- _WHAT TO PRODUCE_
The lines from the top of the records below through the one containing "My Word never fails." are to be transcribed exactly, and nothing else is to be added.
═══ RECORD EXTRACTS
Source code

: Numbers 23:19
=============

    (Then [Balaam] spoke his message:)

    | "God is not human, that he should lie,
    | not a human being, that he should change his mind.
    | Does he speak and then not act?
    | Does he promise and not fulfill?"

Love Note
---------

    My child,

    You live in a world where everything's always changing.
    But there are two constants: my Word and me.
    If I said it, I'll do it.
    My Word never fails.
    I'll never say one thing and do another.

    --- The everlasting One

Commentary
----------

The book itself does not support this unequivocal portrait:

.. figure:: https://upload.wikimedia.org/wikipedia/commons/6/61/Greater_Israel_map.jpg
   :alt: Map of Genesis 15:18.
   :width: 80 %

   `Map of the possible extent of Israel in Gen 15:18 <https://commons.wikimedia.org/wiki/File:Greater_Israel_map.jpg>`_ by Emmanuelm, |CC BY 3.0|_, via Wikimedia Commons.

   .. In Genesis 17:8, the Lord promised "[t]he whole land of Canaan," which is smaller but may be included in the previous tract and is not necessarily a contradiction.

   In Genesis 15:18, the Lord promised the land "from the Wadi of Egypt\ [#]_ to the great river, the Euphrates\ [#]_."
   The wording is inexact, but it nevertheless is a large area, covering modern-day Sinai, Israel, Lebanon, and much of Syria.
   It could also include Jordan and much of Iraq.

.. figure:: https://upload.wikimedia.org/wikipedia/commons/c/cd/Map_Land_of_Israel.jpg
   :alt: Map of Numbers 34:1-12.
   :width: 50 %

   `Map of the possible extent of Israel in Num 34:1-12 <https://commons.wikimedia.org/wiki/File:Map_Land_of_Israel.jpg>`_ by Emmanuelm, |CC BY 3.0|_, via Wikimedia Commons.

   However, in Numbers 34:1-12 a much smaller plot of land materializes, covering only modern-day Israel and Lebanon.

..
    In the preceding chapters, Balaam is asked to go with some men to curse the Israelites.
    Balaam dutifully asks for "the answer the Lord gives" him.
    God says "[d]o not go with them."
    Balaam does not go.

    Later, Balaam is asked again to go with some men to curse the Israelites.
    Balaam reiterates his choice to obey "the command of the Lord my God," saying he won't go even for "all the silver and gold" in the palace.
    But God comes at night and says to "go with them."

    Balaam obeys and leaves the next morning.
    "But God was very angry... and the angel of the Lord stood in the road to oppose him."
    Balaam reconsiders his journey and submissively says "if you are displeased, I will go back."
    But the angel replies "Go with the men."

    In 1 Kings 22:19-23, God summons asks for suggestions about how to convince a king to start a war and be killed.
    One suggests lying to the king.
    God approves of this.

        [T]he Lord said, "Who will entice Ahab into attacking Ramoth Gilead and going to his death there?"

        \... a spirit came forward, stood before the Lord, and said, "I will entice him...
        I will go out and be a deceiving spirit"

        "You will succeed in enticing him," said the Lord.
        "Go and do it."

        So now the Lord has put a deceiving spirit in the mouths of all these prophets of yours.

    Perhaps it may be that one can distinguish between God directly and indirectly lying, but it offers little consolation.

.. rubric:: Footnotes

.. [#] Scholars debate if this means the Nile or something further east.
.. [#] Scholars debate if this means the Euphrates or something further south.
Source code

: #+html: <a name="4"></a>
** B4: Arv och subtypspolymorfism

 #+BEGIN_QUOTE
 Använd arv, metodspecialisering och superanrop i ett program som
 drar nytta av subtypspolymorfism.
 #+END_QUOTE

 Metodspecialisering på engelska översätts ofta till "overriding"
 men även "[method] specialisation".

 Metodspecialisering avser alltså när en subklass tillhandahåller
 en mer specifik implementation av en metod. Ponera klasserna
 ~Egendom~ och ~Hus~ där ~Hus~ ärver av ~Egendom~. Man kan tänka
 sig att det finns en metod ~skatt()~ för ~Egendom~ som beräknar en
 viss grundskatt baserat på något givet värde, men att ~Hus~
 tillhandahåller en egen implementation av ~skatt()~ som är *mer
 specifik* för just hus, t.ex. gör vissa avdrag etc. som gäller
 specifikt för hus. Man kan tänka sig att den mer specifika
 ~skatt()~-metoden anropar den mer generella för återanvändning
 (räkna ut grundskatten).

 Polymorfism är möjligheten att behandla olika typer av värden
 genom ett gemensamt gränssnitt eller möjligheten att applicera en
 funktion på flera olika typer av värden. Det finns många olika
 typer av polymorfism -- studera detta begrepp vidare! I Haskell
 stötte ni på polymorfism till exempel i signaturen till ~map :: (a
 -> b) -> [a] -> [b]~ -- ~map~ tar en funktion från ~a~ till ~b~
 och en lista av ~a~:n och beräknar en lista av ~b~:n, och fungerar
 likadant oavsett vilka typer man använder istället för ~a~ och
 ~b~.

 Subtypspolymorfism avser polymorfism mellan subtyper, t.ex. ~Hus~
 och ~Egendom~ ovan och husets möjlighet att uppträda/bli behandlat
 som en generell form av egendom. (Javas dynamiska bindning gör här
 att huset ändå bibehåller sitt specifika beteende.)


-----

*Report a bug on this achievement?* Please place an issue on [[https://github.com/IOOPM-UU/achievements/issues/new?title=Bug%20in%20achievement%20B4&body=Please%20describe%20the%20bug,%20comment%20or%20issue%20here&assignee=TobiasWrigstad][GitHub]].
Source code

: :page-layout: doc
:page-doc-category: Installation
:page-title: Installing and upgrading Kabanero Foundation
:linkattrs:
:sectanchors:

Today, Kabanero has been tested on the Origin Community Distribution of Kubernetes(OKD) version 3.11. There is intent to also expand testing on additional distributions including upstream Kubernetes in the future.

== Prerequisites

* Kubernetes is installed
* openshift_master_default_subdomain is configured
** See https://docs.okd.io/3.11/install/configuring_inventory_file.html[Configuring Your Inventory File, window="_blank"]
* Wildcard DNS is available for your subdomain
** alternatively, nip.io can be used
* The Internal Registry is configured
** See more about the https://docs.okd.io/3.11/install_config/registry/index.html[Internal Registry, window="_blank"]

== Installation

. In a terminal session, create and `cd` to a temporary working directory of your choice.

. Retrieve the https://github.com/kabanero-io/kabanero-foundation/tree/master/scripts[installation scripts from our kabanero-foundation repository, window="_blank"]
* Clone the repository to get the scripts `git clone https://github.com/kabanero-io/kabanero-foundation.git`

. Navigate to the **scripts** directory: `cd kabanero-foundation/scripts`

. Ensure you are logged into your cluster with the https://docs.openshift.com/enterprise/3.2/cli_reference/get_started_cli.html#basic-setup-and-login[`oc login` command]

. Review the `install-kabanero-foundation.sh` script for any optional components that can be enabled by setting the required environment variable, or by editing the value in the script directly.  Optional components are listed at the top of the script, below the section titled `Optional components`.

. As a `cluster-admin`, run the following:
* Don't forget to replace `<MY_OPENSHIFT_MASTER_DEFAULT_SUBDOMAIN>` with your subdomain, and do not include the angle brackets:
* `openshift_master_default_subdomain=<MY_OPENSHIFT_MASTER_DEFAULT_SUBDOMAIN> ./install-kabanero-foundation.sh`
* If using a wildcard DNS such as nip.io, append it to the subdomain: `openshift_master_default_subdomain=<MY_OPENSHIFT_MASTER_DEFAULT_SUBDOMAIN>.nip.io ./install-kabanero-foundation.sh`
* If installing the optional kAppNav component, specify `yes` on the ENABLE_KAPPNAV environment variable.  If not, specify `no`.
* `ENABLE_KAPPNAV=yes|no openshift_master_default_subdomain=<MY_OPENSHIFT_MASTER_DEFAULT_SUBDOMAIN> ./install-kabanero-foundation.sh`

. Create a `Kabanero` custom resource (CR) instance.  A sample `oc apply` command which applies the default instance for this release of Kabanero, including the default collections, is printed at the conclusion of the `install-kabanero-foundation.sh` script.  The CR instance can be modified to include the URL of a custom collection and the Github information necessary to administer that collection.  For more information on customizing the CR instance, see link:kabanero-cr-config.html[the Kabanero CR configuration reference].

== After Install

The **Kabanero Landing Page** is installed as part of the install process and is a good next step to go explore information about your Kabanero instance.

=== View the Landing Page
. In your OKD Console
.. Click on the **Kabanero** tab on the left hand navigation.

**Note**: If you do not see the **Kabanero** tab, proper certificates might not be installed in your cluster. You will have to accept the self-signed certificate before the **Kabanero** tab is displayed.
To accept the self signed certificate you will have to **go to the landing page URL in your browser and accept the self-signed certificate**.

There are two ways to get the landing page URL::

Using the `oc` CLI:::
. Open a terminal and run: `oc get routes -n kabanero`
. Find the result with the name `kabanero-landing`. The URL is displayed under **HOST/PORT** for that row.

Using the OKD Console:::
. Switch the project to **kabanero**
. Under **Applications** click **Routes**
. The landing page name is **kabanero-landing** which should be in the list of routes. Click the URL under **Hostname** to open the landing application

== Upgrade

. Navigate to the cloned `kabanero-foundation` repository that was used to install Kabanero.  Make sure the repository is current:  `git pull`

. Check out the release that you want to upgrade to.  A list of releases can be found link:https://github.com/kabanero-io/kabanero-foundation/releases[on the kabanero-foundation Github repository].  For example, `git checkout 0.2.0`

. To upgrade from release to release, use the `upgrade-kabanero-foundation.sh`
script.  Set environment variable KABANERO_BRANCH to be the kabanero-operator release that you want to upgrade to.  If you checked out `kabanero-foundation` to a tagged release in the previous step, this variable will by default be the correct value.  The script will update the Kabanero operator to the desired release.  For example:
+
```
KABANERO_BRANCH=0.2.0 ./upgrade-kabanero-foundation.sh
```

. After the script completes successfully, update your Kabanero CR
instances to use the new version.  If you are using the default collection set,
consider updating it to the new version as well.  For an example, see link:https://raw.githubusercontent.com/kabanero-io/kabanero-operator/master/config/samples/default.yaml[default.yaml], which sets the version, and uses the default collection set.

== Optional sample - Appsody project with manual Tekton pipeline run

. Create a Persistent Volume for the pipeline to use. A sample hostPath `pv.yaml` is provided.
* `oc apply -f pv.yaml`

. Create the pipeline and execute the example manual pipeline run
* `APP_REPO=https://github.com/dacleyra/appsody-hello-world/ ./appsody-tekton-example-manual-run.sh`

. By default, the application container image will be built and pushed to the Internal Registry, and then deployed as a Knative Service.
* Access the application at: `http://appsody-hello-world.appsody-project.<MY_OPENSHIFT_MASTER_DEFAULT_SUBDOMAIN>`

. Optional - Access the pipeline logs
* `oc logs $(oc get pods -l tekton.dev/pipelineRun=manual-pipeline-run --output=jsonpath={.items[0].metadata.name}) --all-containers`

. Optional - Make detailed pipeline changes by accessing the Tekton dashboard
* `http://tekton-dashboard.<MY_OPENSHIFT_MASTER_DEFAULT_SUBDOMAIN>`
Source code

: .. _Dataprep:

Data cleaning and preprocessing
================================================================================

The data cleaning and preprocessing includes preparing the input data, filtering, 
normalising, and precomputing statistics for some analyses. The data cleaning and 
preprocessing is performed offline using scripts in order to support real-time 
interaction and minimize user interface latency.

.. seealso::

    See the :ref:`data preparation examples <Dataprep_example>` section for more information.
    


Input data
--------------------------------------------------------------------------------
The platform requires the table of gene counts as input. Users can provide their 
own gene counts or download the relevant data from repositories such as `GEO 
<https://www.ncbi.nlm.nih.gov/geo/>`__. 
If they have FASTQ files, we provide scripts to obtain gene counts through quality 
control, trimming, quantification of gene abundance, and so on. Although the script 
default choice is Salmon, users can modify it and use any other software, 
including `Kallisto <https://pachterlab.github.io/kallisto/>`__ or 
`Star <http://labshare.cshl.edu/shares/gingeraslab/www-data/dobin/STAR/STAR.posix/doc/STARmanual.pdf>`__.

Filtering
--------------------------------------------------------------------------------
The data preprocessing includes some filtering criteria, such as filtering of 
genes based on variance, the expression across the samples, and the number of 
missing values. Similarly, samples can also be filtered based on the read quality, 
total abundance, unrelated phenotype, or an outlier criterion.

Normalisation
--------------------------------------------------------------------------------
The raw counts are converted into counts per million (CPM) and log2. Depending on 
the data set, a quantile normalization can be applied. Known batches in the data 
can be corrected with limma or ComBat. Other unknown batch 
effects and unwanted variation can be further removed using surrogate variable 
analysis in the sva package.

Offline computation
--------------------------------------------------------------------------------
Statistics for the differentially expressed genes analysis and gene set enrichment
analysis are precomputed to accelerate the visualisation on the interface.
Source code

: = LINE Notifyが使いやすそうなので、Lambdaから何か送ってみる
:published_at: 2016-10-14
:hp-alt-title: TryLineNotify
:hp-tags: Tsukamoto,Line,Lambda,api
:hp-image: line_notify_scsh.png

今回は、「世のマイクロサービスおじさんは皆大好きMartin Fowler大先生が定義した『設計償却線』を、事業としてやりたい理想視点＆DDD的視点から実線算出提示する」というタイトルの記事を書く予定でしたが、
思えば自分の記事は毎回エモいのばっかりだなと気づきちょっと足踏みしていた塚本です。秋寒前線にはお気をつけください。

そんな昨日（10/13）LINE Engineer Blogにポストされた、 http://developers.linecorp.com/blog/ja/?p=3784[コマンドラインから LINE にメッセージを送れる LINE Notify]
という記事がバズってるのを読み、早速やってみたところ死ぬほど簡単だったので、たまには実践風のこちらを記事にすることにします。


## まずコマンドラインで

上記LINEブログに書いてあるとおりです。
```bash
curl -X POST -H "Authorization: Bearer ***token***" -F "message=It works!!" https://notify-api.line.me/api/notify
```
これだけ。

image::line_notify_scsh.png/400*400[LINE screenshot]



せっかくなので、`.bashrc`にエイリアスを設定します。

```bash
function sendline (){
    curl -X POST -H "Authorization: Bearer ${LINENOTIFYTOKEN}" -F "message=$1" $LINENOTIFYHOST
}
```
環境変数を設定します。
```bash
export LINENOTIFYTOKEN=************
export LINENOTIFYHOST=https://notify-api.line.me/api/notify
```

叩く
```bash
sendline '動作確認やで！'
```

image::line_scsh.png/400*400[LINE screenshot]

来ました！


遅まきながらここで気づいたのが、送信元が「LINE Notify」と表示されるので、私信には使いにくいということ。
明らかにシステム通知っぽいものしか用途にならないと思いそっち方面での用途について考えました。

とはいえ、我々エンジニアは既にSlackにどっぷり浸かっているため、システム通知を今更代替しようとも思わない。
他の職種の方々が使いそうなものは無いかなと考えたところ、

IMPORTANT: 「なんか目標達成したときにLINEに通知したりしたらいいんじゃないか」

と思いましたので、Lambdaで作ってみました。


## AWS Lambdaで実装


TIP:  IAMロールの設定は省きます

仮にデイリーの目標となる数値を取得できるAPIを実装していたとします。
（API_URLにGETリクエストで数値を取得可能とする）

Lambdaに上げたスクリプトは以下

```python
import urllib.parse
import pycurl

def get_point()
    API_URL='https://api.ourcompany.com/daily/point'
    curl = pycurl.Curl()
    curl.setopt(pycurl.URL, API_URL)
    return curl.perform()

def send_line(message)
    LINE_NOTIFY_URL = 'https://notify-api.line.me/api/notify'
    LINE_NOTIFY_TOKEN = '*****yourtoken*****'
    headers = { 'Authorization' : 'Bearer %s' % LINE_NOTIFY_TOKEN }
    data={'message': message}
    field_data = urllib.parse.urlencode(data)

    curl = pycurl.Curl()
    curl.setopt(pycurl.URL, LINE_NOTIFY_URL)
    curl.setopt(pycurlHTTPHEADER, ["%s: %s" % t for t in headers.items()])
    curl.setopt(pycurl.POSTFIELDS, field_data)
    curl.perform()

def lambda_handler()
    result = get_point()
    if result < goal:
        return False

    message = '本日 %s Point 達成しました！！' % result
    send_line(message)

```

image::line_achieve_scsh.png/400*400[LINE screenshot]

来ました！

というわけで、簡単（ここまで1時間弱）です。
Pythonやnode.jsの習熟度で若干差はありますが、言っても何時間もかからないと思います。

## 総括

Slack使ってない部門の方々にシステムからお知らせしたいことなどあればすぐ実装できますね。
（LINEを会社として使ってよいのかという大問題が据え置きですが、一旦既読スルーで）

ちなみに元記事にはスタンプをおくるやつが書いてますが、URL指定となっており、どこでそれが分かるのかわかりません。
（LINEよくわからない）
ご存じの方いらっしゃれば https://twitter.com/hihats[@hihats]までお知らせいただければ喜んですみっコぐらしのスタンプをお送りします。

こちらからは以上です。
══════
- _RESULT FOR THIS EXERCISE_
Source code

: Numbers 23:19
=============

    (Then [Balaam] spoke his message:)

    | "God is not human, that he should lie,
    | not a human being, that he should change his mind.
    | Does he speak and then not act?
    | Does he promise and not fulfill?"

Love Note
---------

    My child,

    You live in a world where everything's always changing.
    But there are two constants: my Word and me.
    If I said it, I'll do it.
    My Word never fails.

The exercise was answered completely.